**PROBLEM DETAILS**
Whenever a line carries the word "shop", pull it out of the entries.

*-*-*

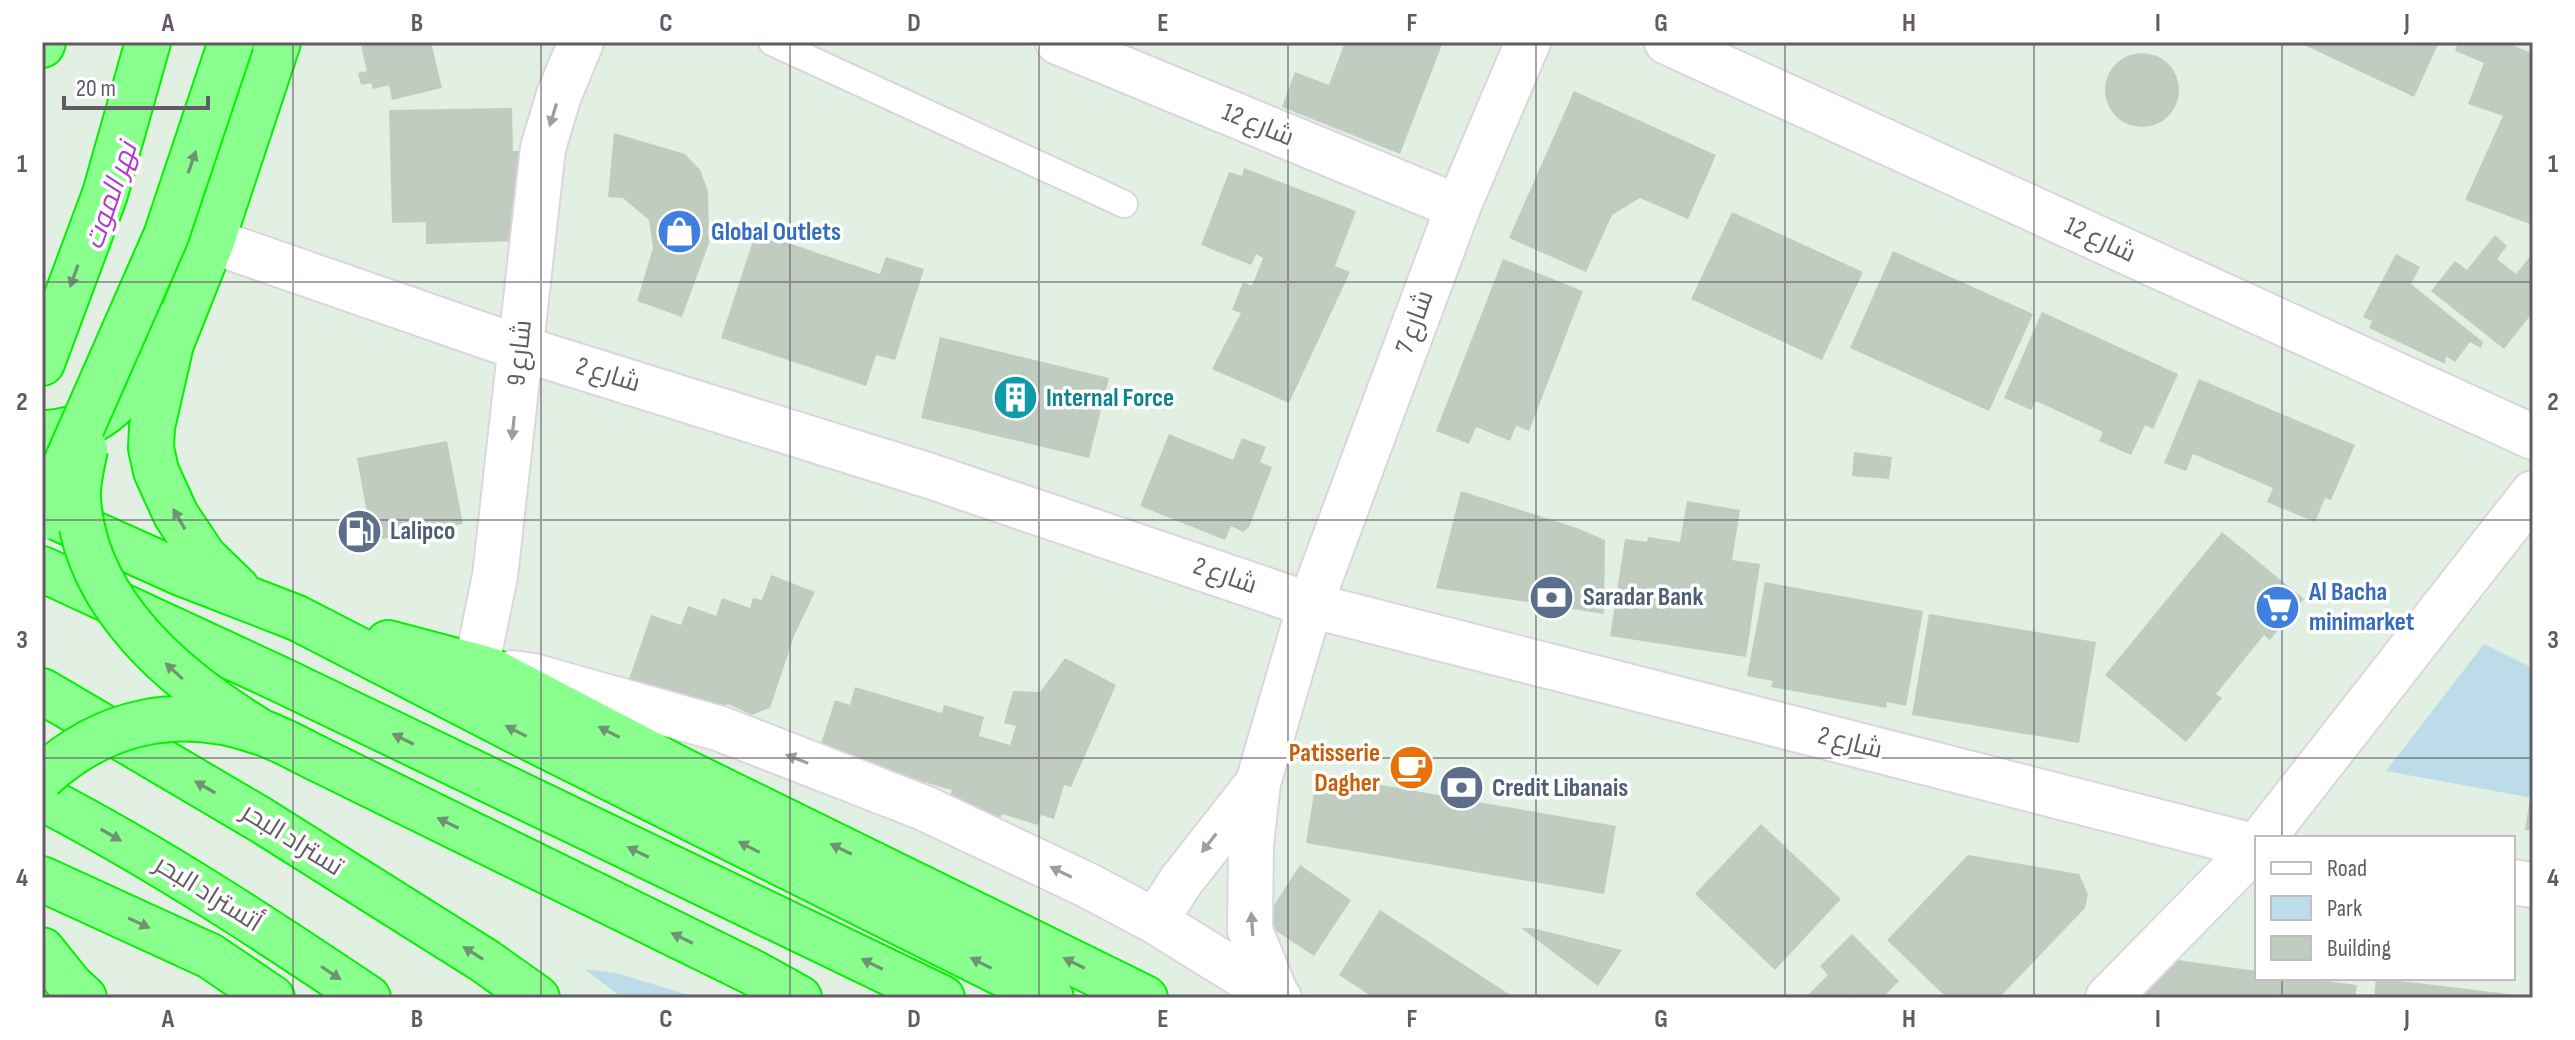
<svg xmlns="http://www.w3.org/2000/svg" width="2575" height="1040" font-family="'Sofia Sans Condensed',Cairo,sans-serif">
<style>
.green{fill:#bcdce9}
.building{fill:#c1ccc1}
.lines{fill:none;stroke-linecap:round;stroke-linejoin:round}
.service-casing{stroke:#ddd5dd;stroke-width:30}
.minor-casing{stroke:#ddd5dd;stroke-width:48}
.tertiary-casing{stroke:#ddd5dd;stroke-width:48}
.motorway-casing{stroke:#05f100;stroke-width:48}
.service{stroke:#fff;stroke-width:26}
.minor{stroke:#fff;stroke-width:44}
.tertiary{stroke:#fff;stroke-width:44}
.motorway{stroke:#89ff8e;stroke-width:44}
.motorway-bridge-casing{stroke:#05f100;stroke-width:48;stroke-linecap:butt}
.motorway-bridge{stroke:#89ff8e;stroke-width:44}
.oneway{fill:#a19ca3}
.oneway2{fill:#709473}
.grid{fill:none;stroke:#635a65;stroke-width:2;stroke-opacity:0.55}
.labels{text-anchor:middle;dominant-baseline:central;stroke-width:7;stroke-linejoin:round;paint-order:stroke}
.street-label{font-size:26px;fill:#635a65;stroke:#fff}
.shop-label{font-size:26px;font-weight:bold;fill:#366cbe;stroke:#fff;text-anchor:start}
.culture-label{font-size:26px;font-weight:bold;fill:#0d838f;stroke:#fff;text-anchor:start}
.service-label{font-size:26px;font-weight:bold;fill:#4e5e75;stroke:#fff;text-anchor:start}
.food-label{font-size:26px;font-weight:bold;fill:#c56008;stroke:#fff;text-anchor:end}
.water-label{font-size:28px;font-style:italic;fill:#b138cf;stroke:#fff}
.neatline{fill:none;stroke:#635a65;stroke-width:3}
.grid-label{font-size:26px;text-anchor:middle;font-weight:bold;fill:#635a65}
</style>
<rect width="100%" height="100%" fill="#e2efe3"/>
<!-- green -->
<path class="green" d="M2484,644L2533,668V798L2386,771Z
M584,969L616,973L699,998H623Z"/>
<!-- building -->
<path class="building" d="M377,42H431L442,88L392,100L389,85L373,89L371,83L361,85L358,73L367,71L361,46Z
M1345,42H1443L1400,154L1282,107L1295,72L1329,85Z
M2298,42H2439L2414,97Z
M2458,42H2506L2533,54V225L2465,200L2503,116L2468,104L2484,63L2455,51Z
M2105 90a37 37 0 1 1 74 0a37 37 0 1 1-74 0Z
M1574,91L1716,155L1688,219L1640,198L1612,215L1586,272L1509,238Z
M512,108L513,151H519L521,241L426,244V222L392,223L389,110Z
M614,133L685,154L700,170L708,191L709,243L682,317L637,301L653,248L649,220L623,198L608,197Z
M1244,168L1356,211L1335,266L1350,272L1289,403L1212,369L1241,313L1232,310L1243,282L1252,286L1263,258L1256,254L1251,265L1201,245L1229,172L1242,176Z
M1732,212L1863,272L1822,360L1691,299Z
M756,232L880,274L886,257L924,269L895,360L876,355L866,386L721,338Z
M2495,235L2507,246L2497,259L2516,274L2533,253V312L2504,349L2431,291L2455,261L2467,270Z
M1893,251L2033,314L1989,411L1850,348Z
M2396,254L2420,267L2411,284L2483,342L2481,348L2470,342L2455,362L2446,356L2445,364L2369,328L2372,321L2363,317Z
M1503,259L1583,291L1529,431L1516,426L1510,441L1476,427L1469,444L1436,431Z
M2042,312L2178,374L2153,429L2145,425L2131,455L2099,441L2103,432L2036,401L2031,410L2004,398Z
M940,337L1109,378L1089,458L921,418Z
M2199,379L2355,445L2331,500L2325,498L2315,522L2267,502L2273,488L2193,454L2186,471L2164,463Z
M1169,434L1233,460L1242,438L1266,447L1260,462L1272,467L1249,527L1243,532L1231,526L1225,540L1140,506Z
M447,441L463,524L372,541L357,458Z
M1854,452L1892,457L1889,479L1852,476Z
M1461,491L1577,528L1605,540L1604,614L1436,588Z
M1687,501L1740,510L1732,560L1760,564L1746,657L1610,636L1625,539L1647,542L1648,537L1680,542Z
M2222,532L2304,599L2270,640L2264,635L2216,694L2222,698L2186,742L2105,675Z
M771,575L815,592L794,636L770,708L752,715L728,704L718,710L629,679L651,615L681,625L688,606L716,616L722,598L750,608L753,598L762,600Z
M1765,582L1923,611L1906,706L1887,702L1886,708L1771,687L1773,681L1747,676Z
M1929,614L2096,642L2079,743L1912,715Z
M1065,658L1116,685L1071,787L1064,785L1054,819L1041,815L1038,825L1002,814L1000,820L948,804L952,790L920,781L913,793L819,750L835,700L850,705L855,687L942,713L944,705L984,717L979,736L1010,745L1016,726L1004,723L1013,691L1040,692Z
M1317,774L1616,826L1604,894L1306,843Z
M2531,793H2533V831L2525,830Z
M1761,824L1841,899L1775,970L1695,894Z
M1968,855L2079,874L2088,894L2085,908L1999,998H1947L1887,940Z
M1300,865L1351,900L1314,956L1263,922Z
M1380,910L1515,998H1374L1339,975Z
M1521,928H1532L1622,950L1598,986Z
M1852,934L1899,981L1882,998H1858L1854,994L1849,998H1805L1828,975L1820,966Z
M2177,960L2257,971V978H2304L2357,985L2355,998H2142Z
M2376,978L2525,996V998H2374Z"/>
<g class="lines">
<defs>
<path id="service" d="M772,42L1124,204"/>
<path id="minor" d="M1058,42L1458,207
M1667,42L2533,437
M476,668L495,576L543,148L559,95L581,42"/>
<path id="tertiary" d="M212,241L520,348L930,476L1310,605L2257,847
M512,673L533,676L721,729L924,808L1087,885L1155,921L1279,998
M2263,838L2533,493
M2513,882L2533,885
M1155,921L1181,881L1258,783
M1277,997L1250,930L1251,844L1258,783L1310,605L1458,207L1528,42
M2108,998L2257,846"/>
<path id="motorway" d="M42,45L43,42
M42,363L105,194L148,42
M42,433C76,434 115,413 130,382C139,364 144,343 152,323
M56,517L181,573L297,618L526,736L1051,998
M42,569L277,678L942,998
M237,589L204,557L176,515L156,471L151,448L152,427L171,344L212,241L278,42
M388,643L490,670L681,770L1145,998
M42,691L261,820L485,961L537,998
M316,758L752,972L799,998
M42,798C156,857 262,927 368,998
M42,879L210,956L272,998
M42,950L71,986L84,998"/>
</defs>
<!-- service casing -->
<use href="#service" class="service-casing"/>
<!-- minor casing -->
<use href="#minor" class="minor-casing"/>
<!-- tertiary casing -->
<use href="#tertiary" class="tertiary-casing"/>
<!-- motorway casing -->
<use href="#motorway" class="motorway-casing"/>
<!-- service -->
<use href="#service" class="service"/>
<!-- minor -->
<use href="#minor" class="minor"/>
<!-- tertiary -->
<use href="#tertiary" class="tertiary"/>
<!-- motorway -->
<use href="#motorway" class="motorway"/>
<defs>
<path id="motorway-bridge" d="M85,449C82,465 77,482 78,498C84,605 177,681 261,732
M42,518L166,236L231,42
M42,777C104,720 180,704 260,732C279,738 298,749 316,758"/>
</defs>
<!-- motorway-bridge casing -->
<use href="#motorway-bridge" class="motorway-bridge-casing"/>
<!-- motorway-bridge -->
<use href="#motorway-bridge" class="motorway-bridge"/>
</g>
<!-- one-way arrows -->
<defs><path id="oneway-solid" d="M-6-.8H1V-3.2L6.5 0L1 3.2V.8H-6Z" transform="scale(2)"/></defs>
<g class="oneway">
<use href="#oneway-solid" transform="translate(553 115) rotate(107)"/>
<use href="#oneway-solid" transform="translate(513 428) rotate(96)"/>
<use href="#oneway-solid" transform="translate(797 759) rotate(-159)"/>
<use href="#oneway-solid" transform="translate(1209 843) rotate(128)"/>
<use href="#oneway-solid" transform="translate(1061 872) rotate(-154)"/>
<use href="#oneway-solid" transform="translate(1252 924) rotate(-94)"/>
</g>
<g class="oneway2">
<use href="#oneway-solid" transform="translate(192 162) rotate(-71)"/>
<use href="#oneway-solid" transform="translate(74 276) rotate(110)"/>
<use href="#oneway-solid" transform="translate(179 519) rotate(-120)"/>
<use href="#oneway-solid" transform="translate(174 671) rotate(-137)"/>
<use href="#oneway-solid" transform="translate(516 731) rotate(-153)"/>
<use href="#oneway-solid" transform="translate(609 732) rotate(-153)"/>
<use href="#oneway-solid" transform="translate(403 739) rotate(-154)"/>
<use href="#oneway-solid" transform="translate(205 787) rotate(-150)"/>
<use href="#oneway-solid" transform="translate(448 823) rotate(-154)"/>
<use href="#oneway-solid" transform="translate(111 835) rotate(30)"/>
<use href="#oneway-solid" transform="translate(749 847) rotate(-153)"/>
<use href="#oneway-solid" transform="translate(841 849) rotate(-154)"/>
<use href="#oneway-solid" transform="translate(638 852) rotate(-154)"/>
<use href="#oneway-solid" transform="translate(139 923) rotate(25)"/>
<use href="#oneway-solid" transform="translate(682 938) rotate(-154)"/>
<use href="#oneway-solid" transform="translate(473 953) rotate(-148)"/>
<use href="#oneway-solid" transform="translate(981 963) rotate(-153)"/>
<use href="#oneway-solid" transform="translate(1074 963) rotate(-154)"/>
<use href="#oneway-solid" transform="translate(872 964) rotate(-154)"/>
<use href="#oneway-solid" transform="translate(331 973) rotate(34)"/>
</g>
<!-- grid -->
<path class="grid" d="M293,42V998M541,42V998M790,42V998M1039,42V998M1288,42V998M1536,42V998M1785,42V998M2034,42V998M2282,42V838M42,282H2533M42,520H2533M42,758H2533M2282,978V998"/>
<!-- icons -->
<defs>
<symbol id="shop-disc" viewBox="-11 -11 22 22"><circle r="9.5" fill="#3f7fe0" stroke="#fff"/><path d="M-5-2.5h2.3a2.7 3.5 0 0 1 5.4 0H5L5.5 6h-11ZM-1.5-2.5h3a1.5 2.3 0 0 0-3 0Z" fill="#fff"/></symbol>
<symbol id="building-disc" viewBox="-11 -11 22 22"><circle r="9.5" fill="#0f9aa8" stroke="#fff"/><path d="M-4-6H4V6H1V3H-1V6H-4ZM-2.5-4.3h1.7v1.8h-1.7ZM.8-4.3h1.7v1.8H.8ZM-2.5-1h1.7V.8h-1.7ZM.8-1h1.7V.8H.8Z" fill="#fff"/></symbol>
<symbol id="fuel-disc" viewBox="-11 -11 22 22"><circle r="9.5" fill="#5c6f8a" stroke="#fff"/><path d="M-5.5-6h7V0h2V4h1.3V-2.5L3-4.5l.8-.8L6-3V5H2.5V1h-1V6h-7ZM-4.2-4.7v3.2H.2V-4.7Z" fill="#fff"/></symbol>
<symbol id="bank-disc" viewBox="-11 -11 22 22"><circle r="9.5" fill="#5c6f8a" stroke="#fff"/><path d="M-6-4H6V4H-6ZM0-2.3a2.3 2.3 0 1 0 0 4.6a2.3 2.3 0 1 0 0-4.6Z" fill="#fff"/></symbol>
<symbol id="supermarket-disc" viewBox="-11 -11 22 22"><circle r="9.5" fill="#3f7fe0" stroke="#fff"/><path d="M-6-5.5h2.5l.6 2H6L4.5 2H-2.5L-4.4-4H-6ZM-1.5 3.2a1.3 1.3 0 1 0 .1 0ZM3 3.2a1.3 1.3 0 1 0 .1 0Z" fill="#fff"/></symbol>
<symbol id="cafe-disc" viewBox="-11 -11 22 22"><circle r="9.5" fill="#e8710a" stroke="#fff"/><path d="M-5.5-4.5H6V0H3Q3 3.5 0 3.5H-2.5Q-5.5 3.5-5.5 0ZM3-3.2v2h1.7v-2ZM-6 4.5H4V6H-6Z" fill="#fff"/></symbol>
</defs>
<g fill-rule="evenodd">
<use href="#shop-disc" x="654" y="206" width="51" height="51"/>
<use href="#building-disc" x="990" y="372" width="51" height="51"/>
<use href="#fuel-disc" x="334" y="506" width="51" height="51"/>
<use href="#bank-disc" x="1526" y="572" width="51" height="51"/>
<use href="#supermarket-disc" x="2252" y="582" width="51" height="51"/>
<use href="#cafe-disc" x="1386" y="742" width="51" height="51"/>
<use href="#bank-disc" x="1436" y="762" width="51" height="51"/>
</g>
<g class="labels">
<!-- street labels -->
<g class="street-label">
<text transform="translate(1258 125) rotate(22)">شارع 12</text>
<text transform="translate(2100 240) rotate(25)">شارع 12</text>
<text transform="translate(1415 322) rotate(-70)">شارع 7</text>
<text transform="translate(520 353) rotate(-84)">شارع 9</text>
<text transform="translate(608 375) rotate(17)">شارع 2</text>
<text transform="translate(1225 576) rotate(19)">شارع 2</text>
<text transform="translate(1850 743) rotate(14)">شارع 2</text>
<text transform="translate(292 840) rotate(32)">تستراد البحر</text>
<text transform="translate(208 894) rotate(32)">أتستراد البحر</text>
</g>
<!-- shop labels -->
<g class="shop-label">
<text x="711" y="232">Global Outlets</text>
<text x="2309" y="592">Al Bacha<tspan x="2309" dy="30">minimarket</tspan></text>
</g>
<!-- culture labels -->
<g class="culture-label">
<text x="1046" y="398">Internal Force</text>
</g>
<!-- service labels -->
<g class="service-label">
<text x="390" y="531">Lalipco</text>
<text x="1583" y="597">Saradar Bank</text>
<text x="1492" y="788">Credit Libanais</text>
</g>
<!-- food labels -->
<g class="food-label">
<text x="1380" y="753">Patisserie<tspan x="1380" dy="30">Dagher</tspan></text>
</g>
<!-- water labels -->
<g class="water-label">
<text transform="translate(111 196) rotate(-71)">نهر الموت</text>
</g>
</g>
<!-- border -->
<rect width="2575" height="1040" fill="none" stroke="#ffffff" stroke-width="88"/>
<!-- legend -->
<rect x="2255" y="836" width="260" height="144" fill="#ffffff" stroke="#c1bdc1" stroke-width="2"/>
<rect x="2271" y="862" width="40" height="12" fill="#ffffff" stroke="#c1bdc1" stroke-width="2"/>
<text x="2327" y="876" font-size="24" fill="#635a65">Road</text>
<rect x="2271" y="896" width="40" height="24" fill="#bcdce9" stroke="#c1bdc1" stroke-width="2"/>
<text x="2327" y="916" font-size="24" fill="#635a65">Park</text>
<rect x="2271" y="936" width="40" height="24" fill="#c1ccc1" stroke="#c1bdc1" stroke-width="2"/>
<text x="2327" y="956" font-size="24" fill="#635a65">Building</text>
<!-- scale -->
<path d="M64 96v12h144v-12" fill="none" stroke="#635a65" stroke-width="4"/>
<text x="76" y="96" font-size="24" fill="#635a65" stroke="#ffffff" stroke-width="6" paint-order="stroke">20 m</text>
<rect x="44" y="44" width="2487" height="952" class="neatline"/>
<g class="grid-label">
<text x="168" y="31">A</text>
<text x="417" y="31">B</text>
<text x="666" y="31">C</text>
<text x="914" y="31">D</text>
<text x="1163" y="31">E</text>
<text x="1412" y="31">F</text>
<text x="1661" y="31">G</text>
<text x="1909" y="31">H</text>
<text x="2158" y="31">I</text>
<text x="2407" y="31">J</text>
<text x="22" y="172">1</text>
<text x="2553" y="172">1</text>
<text x="22" y="410">2</text>
<text x="2553" y="410">2</text>
<text x="22" y="648">3</text>
<text x="2553" y="648">3</text>
<text x="22" y="886">4</text>
<text x="2553" y="886">4</text>
<text x="168" y="1027">A</text>
<text x="417" y="1027">B</text>
<text x="666" y="1027">C</text>
<text x="914" y="1027">D</text>
<text x="1163" y="1027">E</text>
<text x="1412" y="1027">F</text>
<text x="1661" y="1027">G</text>
<text x="1909" y="1027">H</text>
<text x="2158" y="1027">I</text>
<text x="2407" y="1027">J</text>
</g>
</svg>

*-*-*

**YOUR SOLUTION**
.shop-label{font-size:26px;font-weight:bold;fill:#366cbe;stroke:#fff;text-anchor:start}
<symbol id="shop-disc" viewBox="-11 -11 22 22"><circle r="9.5" fill="#3f7fe0" stroke="#fff"/><path d="M-5-2.5h2.3a2.7 3.5 0 0 1 5.4 0H5L5.5 6h-11ZM-1.5-2.5h3a1.5 2.3 0 0 0-3 0Z" fill="#fff"/></symbol>
<use href="#shop-disc" x="654" y="206" width="51" height="51"/>
<!-- shop labels -->
<g class="shop-label">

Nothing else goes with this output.